*EXTRACT PROVIDED:*
........
I object to focusing on the form, specifically in this instance the 5-P
essay, as the problem. It is a form precisely the same way a Greek
tragedy is a form, a sonnet is a form, a lab report is a form. To toss out
the form and blame it for various problems is to heave out the tub and
soap along with the baby and the bathwater.
I remember distinctly the moment when I realized that I could write an
essay in the same way as I could do syllogisms in symbolic logic
class. And for a while, all my essays were syllogistic. I mention this
because I think the real problem here is not at all to worry about the
imagined iniquities of the t-P essay but to get inside the head of the
student and find out what is going on there.
Here's a scenario from my attempt to imagine the student coming to the
writing center and being told that that 5-P draft essay needs work. The
student has used a form that his/her high school teacher pounded into
his/her skull. Oh, sure, often with absurd parameters--16 word sentences,
and what not. But the student has learned to trust this form as a means
to get through and has been told, firmly and repeatedly, that the form is
what is expected in college. Then, a writing teacher in college pops
him/her for writing a predictable, unimaginative "canned" essay using the
form his/her high school teacher declared was expected. Instead, the
student is urged to rebel, to do something different.
........
*ITEMS:*
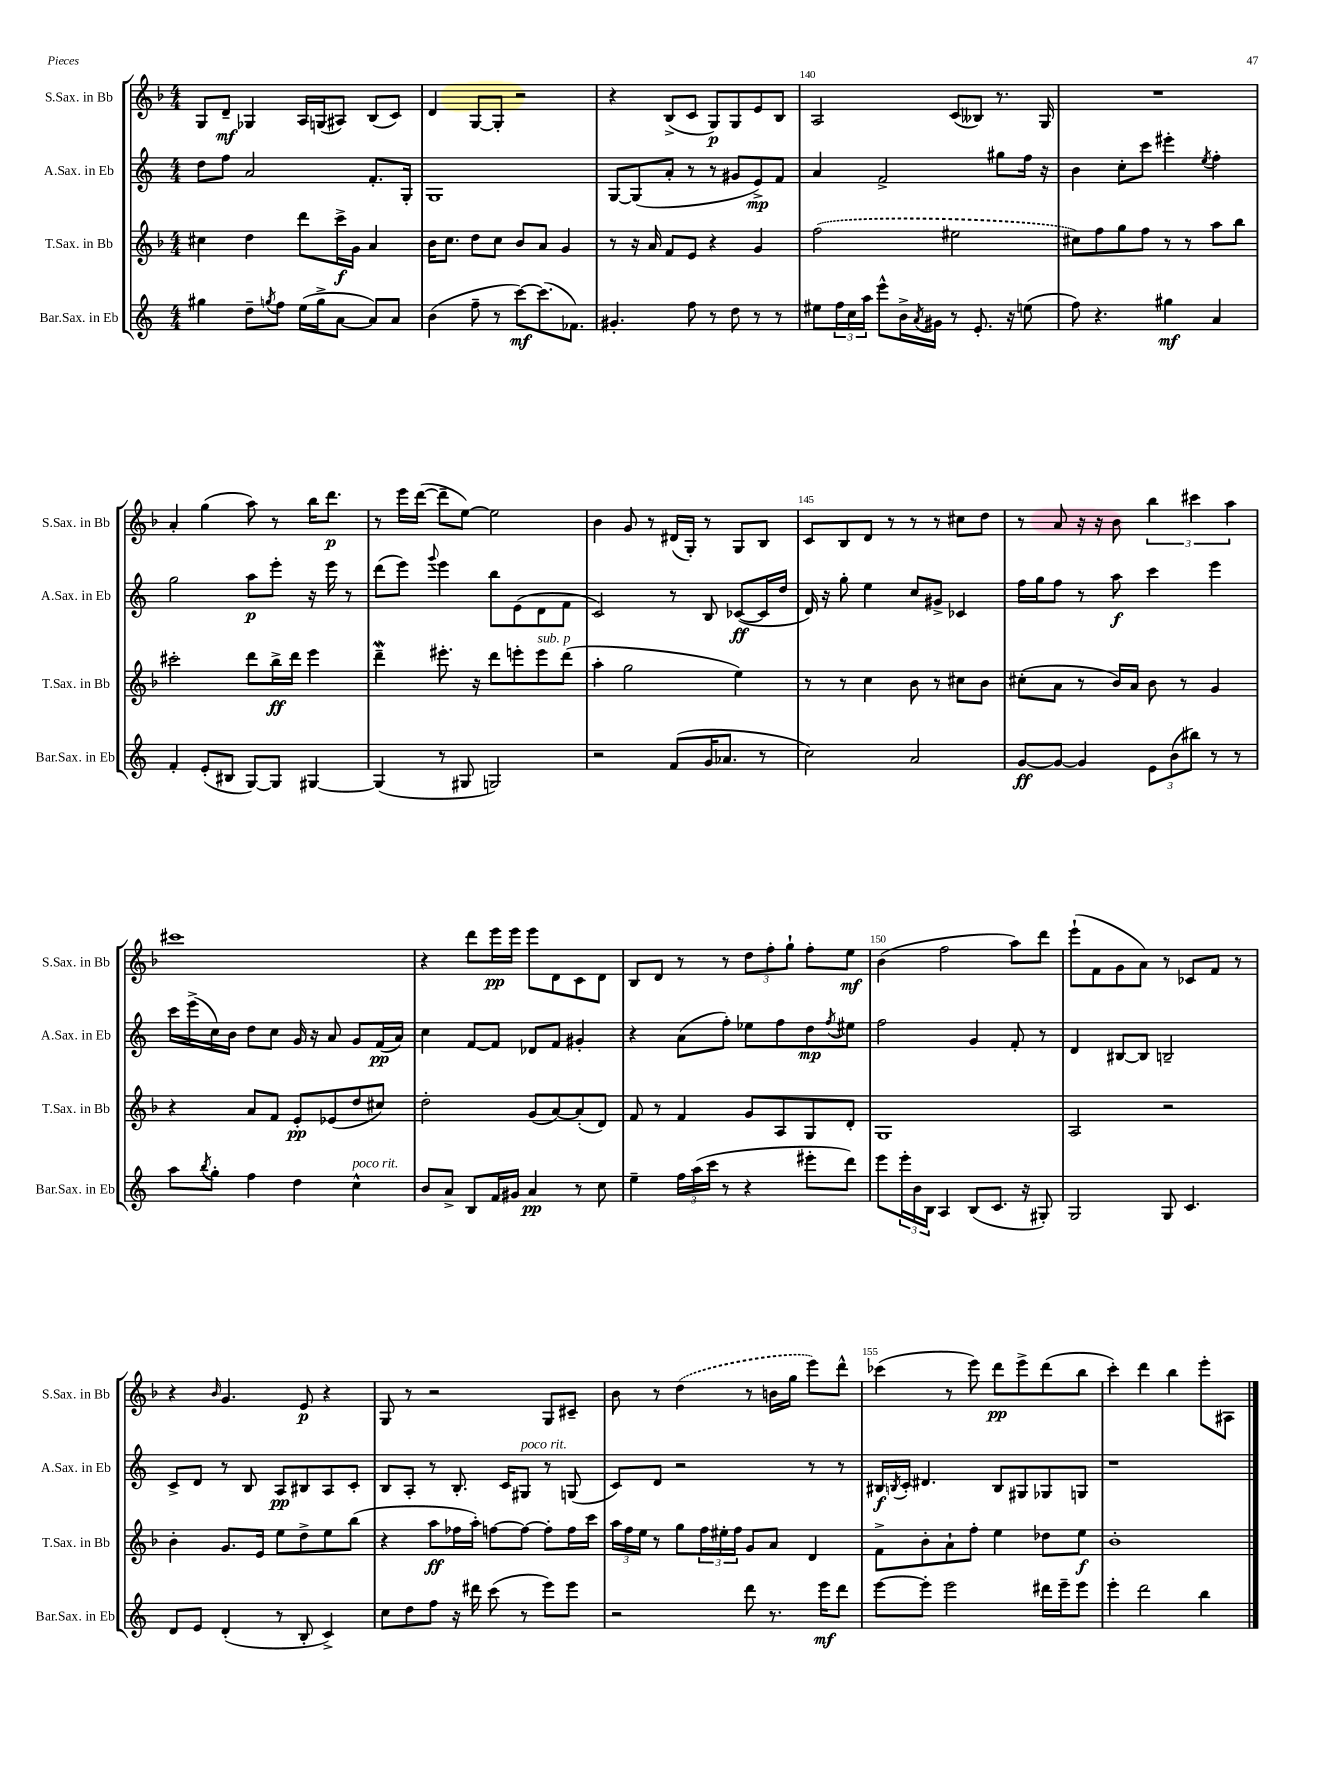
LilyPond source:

<<
\new StaffGroup <<
\new Staff = "s0" \with { instrumentName = "S.Sax. in Bb" shortInstrumentName = "S.Sax. in Bb" } {
    \clef treble \key f \major \numericTimeSignature \time 4/4
    g8 d'8--\mf ges4 a16 g16( ais8) bes8( c'8) |
    d'4 g8~ g8-. r2 |
    r4 bes8->( c'8 g8\p) g8 e'8 bes8 |
    a2 c'8( beses8) r8. g16 |
    R1 |
    a'4-. g''4( a''8) r8 bes''16 d'''8.\p |
    r8 e'''16 d'''16~( d'''8-- e''8~) e''2 |
    bes'4 g'8 r8 dis'16( g16-.) r8 g8 bes8 |
    c'8 bes8 d'8 r8 r8 r8 cis''8 d''8 |
    r8 a'8 r16 r16 bes'8 \tuplet 3/2 { bes''4 cis'''4 a''4 } |
    cis'''1 |
    r4 d'''8 e'''16\pp e'''16 e'''8 d'8 c'8 d'8 |
    bes8 d'8 r8 r8 \tuplet 3/2 { d''8 f''8-. g''8-! } f''8-. e''8\mf |
    bes'4( f''2 a''8) d'''8 |
    e'''8-!( f'8 g'8 a'8) r8 ces'8 f'8 r8 |
    r4 \grace { bes'16 } g'4. e'8\p r4 |
    g8 r8 r2 g8 cis'8-- |
    bes'8 r8 \once \slurDashed d''4( r8 b'16 g''16 e'''8) d'''8-^ |
    ces'''4( r8 e'''8) d'''8\pp e'''8-> d'''8( bes''8 |
    c'''4-.) d'''4 bes''4 e'''8-. ais8 \bar "|." |
}
\new Staff = "s1" \with { instrumentName = "A.Sax. in Eb" shortInstrumentName = "A.Sax. in Eb" } {
    \clef treble \key c \major \numericTimeSignature \time 4/4
    d''8 f''8 a'2 f'8.-. g16-. |
    g1 |
    g8~ g8( a'8-. r8 r8 gis'8 e'8->\mp) f'8 |
    a'4 f'2-> gis''8 f''16 r16 |
    b'4 c''8-. c'''8 eis'''4-. \acciaccatura { e''8 } f''4-. |
    g''2 a''8\p e'''8-. r16 e'''16 r8 |
    d'''8( e'''8) \appoggiatura { g'''8 } e'''4 b''8 e'8( d'8 f'8 |
    c'2) r8 b8 ces'8~\ff( ces'16 d''16 |
    d'16) r16 g''8-. e''4 c''8 gis'8-> ces'4 |
    f''16 g''16 f''8 r8 a''8\f c'''4 e'''4 |
    c'''16 e'''16->( c''16) b'16 d''8 c''8 g'16 r16 a'8 g'8 f'16\pp( a'16) |
    c''4 f'8~ f'8 des'8 f'8 gis'4-. |
    r4 a'8( f''8-.) ees''8 f''8 d''8\mp \acciaccatura { f''8 } eis''8 |
    f''2 g'4 f'8-. r8 |
    d'4 bis8~ bis8 b2-- |
    c'8-> d'8 r8 b8 a8\pp bis8 a8 c'8-. |
    b8 a8-. r8 b8.-. c'16 gis8^\markup { \italic "poco rit." } r8 g8( |
    c'8) d'8 r2 r8 r8 |
    bis16\f \acciaccatura { b8 } c'16-. dis'4. b8 gis8 ges8 g8 |
    r1 \bar "|." |
}
\new Staff = "s2" \with { instrumentName = "T.Sax. in Bb" shortInstrumentName = "T.Sax. in Bb" } {
    \clef treble \key f \major \numericTimeSignature \time 4/4
    cis''4 d''4 d'''8 c'''16->\f g'16 a'4 |
    bes'16 c''8. d''8 c''8 bes'8 a'8 g'4 |
    r8 r16 a'16 f'8 e'8 r4 g'4 |
    \once \slurDashed f''2( eis''2 |
    cis''8) f''8 g''8 f''8 r8 r8 a''8 bes''8 |
    cis'''2-. d'''8 bes''16->\ff d'''16 e'''4 |
    d'''4--\mordent eis'''8.-. r16 d'''8 e'''8-. e'''8^\markup { \italic "sub. p" } d'''8( |
    a''4-. g''2 e''4) |
    r8 r8 c''4 bes'8 r8 cis''8 bes'8 |
    cis''8-.( a'8 r8 bes'16) a'16 bes'8 r8 g'4 |
    r4 a'8 f'8 e'8-.\pp ees'8( d''8 cis''8) |
    d''2-. g'8( a'8~) a'8-.( d'8) |
    f'8 r8 f'4 g'8 a8 g8 d'8-. |
    g1 |
    a2 r2 |
    bes'4-. g'8. e'16 e''8 d''8-> e''8 bes''8( |
    r4 a''8\ff fes''16 a''16-.) f''8~ f''8~ f''8-. f''16 c'''16 |
    \tuplet 3/2 { a''16 f''16 e''16 } r8 g''8 \tuplet 3/2 { f''16 eis''16-. f''16 } g'8 a'8 d'4 |
    f'8-> bes'8-. a'8-! f''8-. e''4 des''8 e''8\f |
    bes'1-. \bar "|." |
}
\new Staff = "s3" \with { instrumentName = "Bar.Sax. in Eb" shortInstrumentName = "Bar.Sax. in Eb" } {
    \clef treble \key c \major \numericTimeSignature \time 4/4
    gis''4 d''8-- \acciaccatura { g''8 } f''8 e''16( g''16-> a'8~ a'8) a'8 |
    b'4( f''8-- r8 c'''8~\mf) c'''8.( fes'8.) |
    gis'4.-. f''8 r8 d''8 r8 r8 |
    eis''8 \tuplet 3/2 { f''16 c''16 a''16 } e'''8-^ b'16-> \acciaccatura { a'8 } gis'16 r8 e'8.-. r16 e''8( |
    f''8) r4. gis''4\mf a'4 |
    f'4-. e'8-.( bis8 g8~) g8 gis4~ |
    gis4( r8 gis8 g2) |
    r2 f'8( g'16 aes'8. r8 |
    c''2) a'2 |
    g'8~\ff g'8~ g'4 \tuplet 3/2 { e'8 b'8( bis''8) } r8 r8 |
    a''8 \acciaccatura { b''8 } g''8-. f''4 d''4 c''4-^^\markup { \italic "poco rit." } |
    b'8 a'8-> b8 f'16 gis'16 a'4\pp r8 c''8 |
    e''4-- \tuplet 3/2 { f''16 a''16( c'''16 } r8 r4 eis'''8-. d'''8) |
    e'''8 \tuplet 3/2 { e'''16-. b'16 b16 } a4 b8( c'8. r16 gis8-.) |
    g2 g8 c'4. |
    d'8 e'8 d'4-.( r8 b8-. c'4->) |
    c''8 d''8 f''8 r16 dis'''16 c'''8( r8 e'''8) e'''8 |
    r2 d'''8 r8. e'''16\mf d'''8 |
    e'''8~ e'''8-. e'''2 dis'''16 e'''16-- e'''8 |
    e'''4-. d'''2 b''4 \bar "|." |
}
>>
>>
\layout { \context { \Score currentBarNumber = #137 \override BarNumber.break-visibility = ##(#f #t #t) barNumberVisibility = #(every-nth-bar-number-visible 5) } }
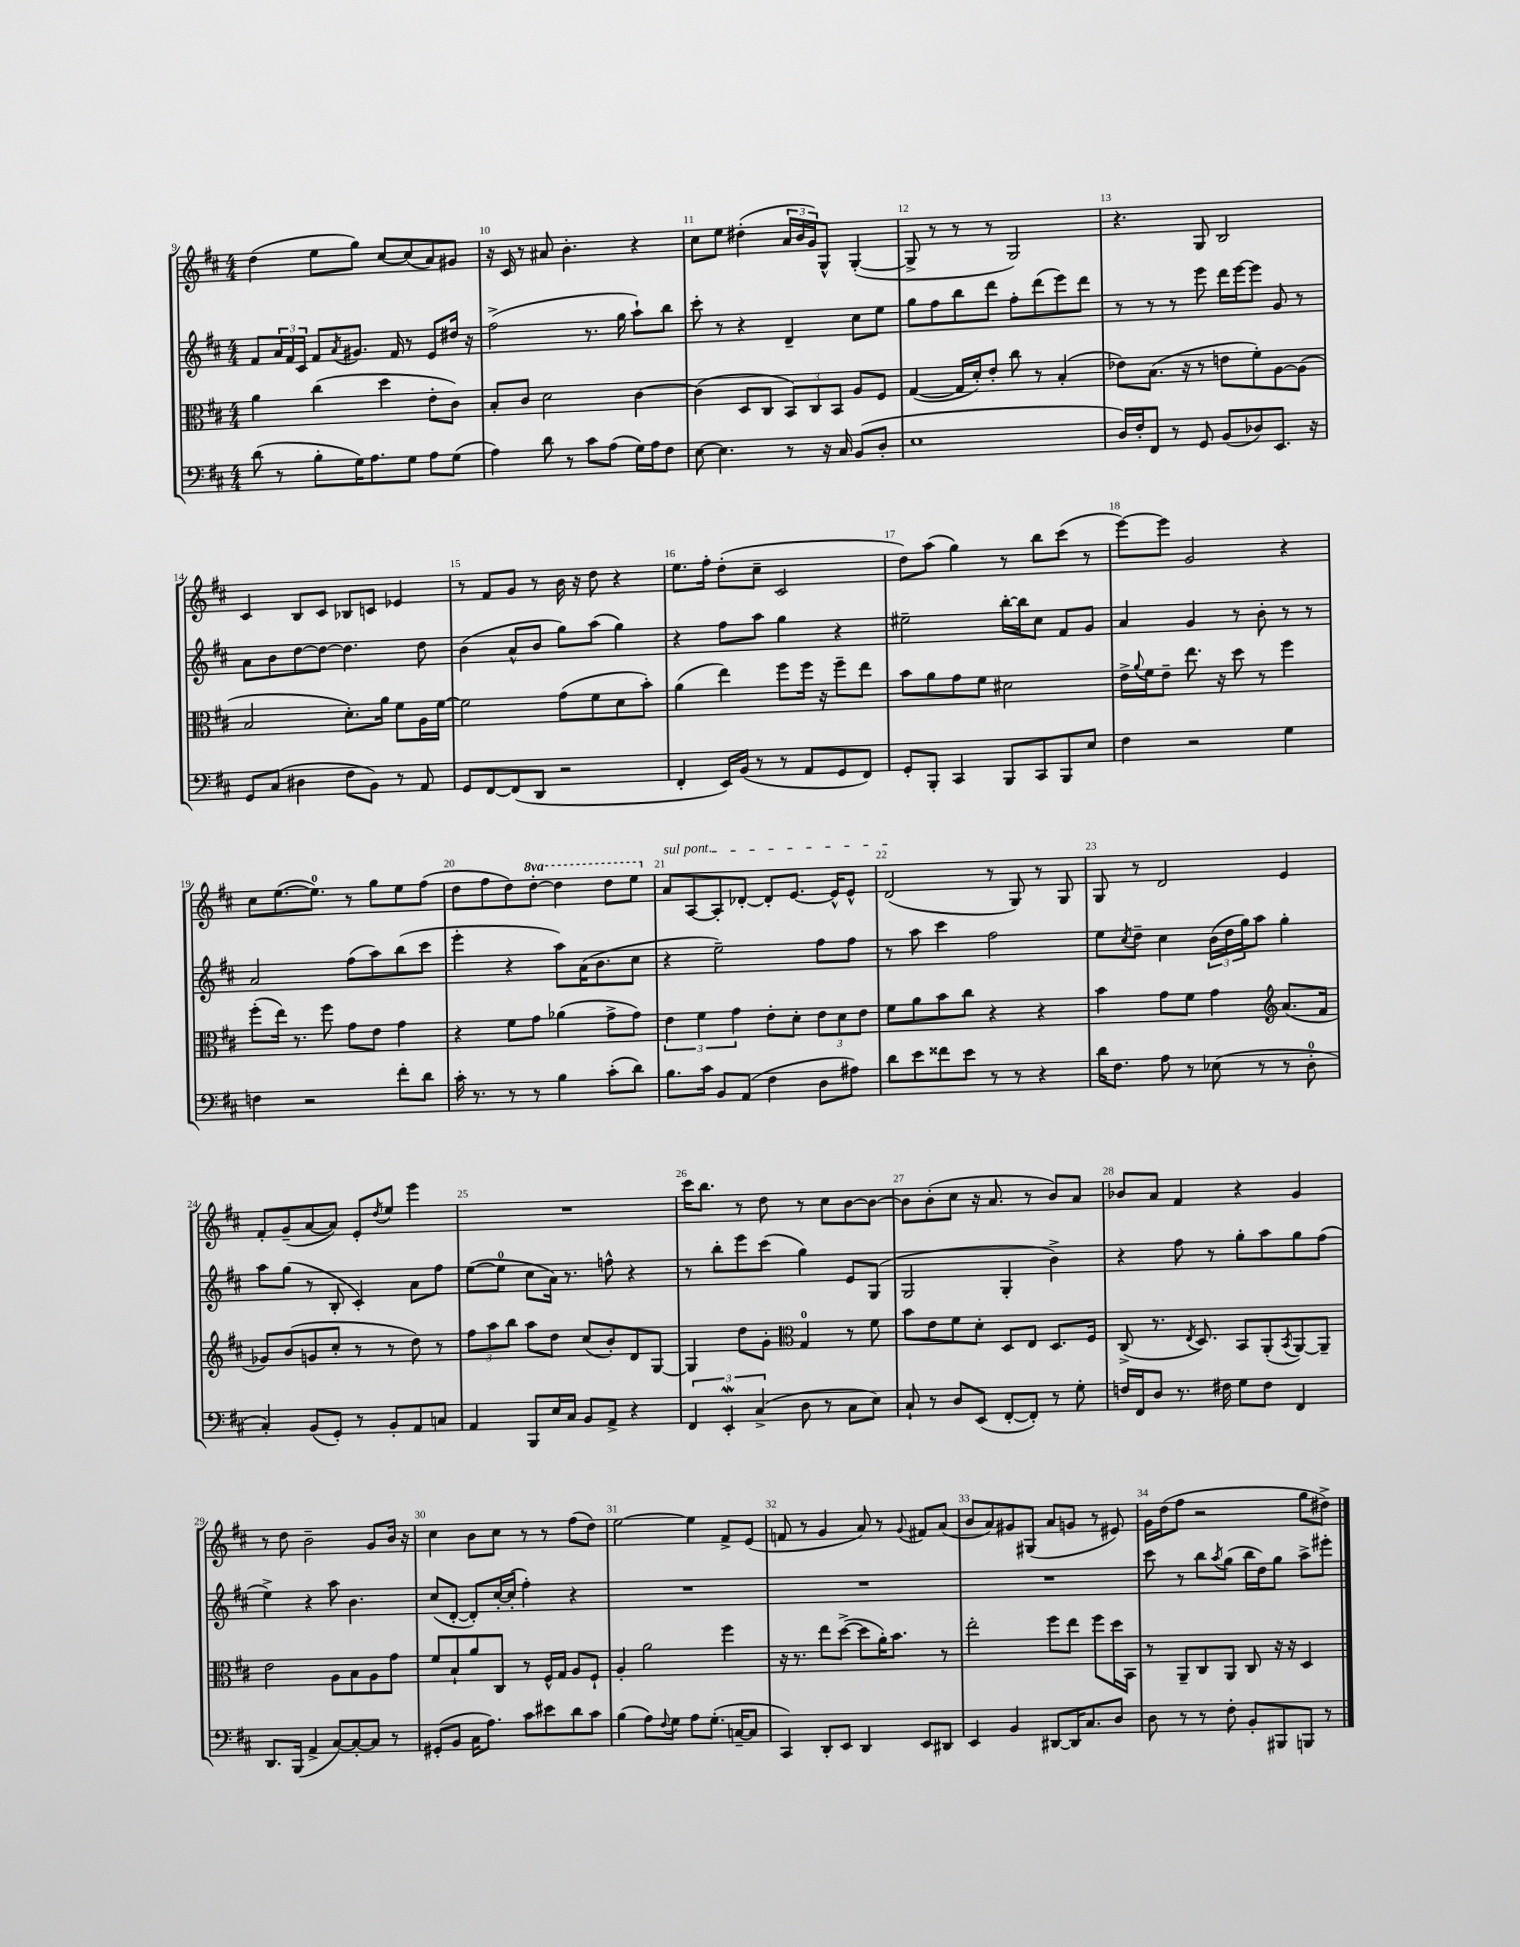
........
*THE TASKS:*
1) Transcribe the stretch of the passage about the 5-P essay from "I object to" through "and the bathwater.".
2) Say whether each statement agrees with the passage about the 5-P essay, answering yes or no and quoting the words that decide it: (a) The writer names the sonnet as a form in the same way as the 5-P essay. (b) The student was told in high school that the form was optional in college. (c) The writer compares writing an essay to doing syllogisms in a geometry class.

*REPLIES:*
1)
I object to focusing on the form, specifically in this instance the 5-P
essay, as the problem. It is a form precisely the same way a Greek
tragedy is a form, a sonnet is a form, a lab report is a form. To toss out
the form and blame it for various problems is to heave out the tub and
soap along with the baby and the bathwater.

2)
(a) Yes: "a sonnet is a form"
(b) No: "has been told, firmly and repeatedly, that the form is what is expected in college"
(c) No: "syllogisms in symbolic logic class"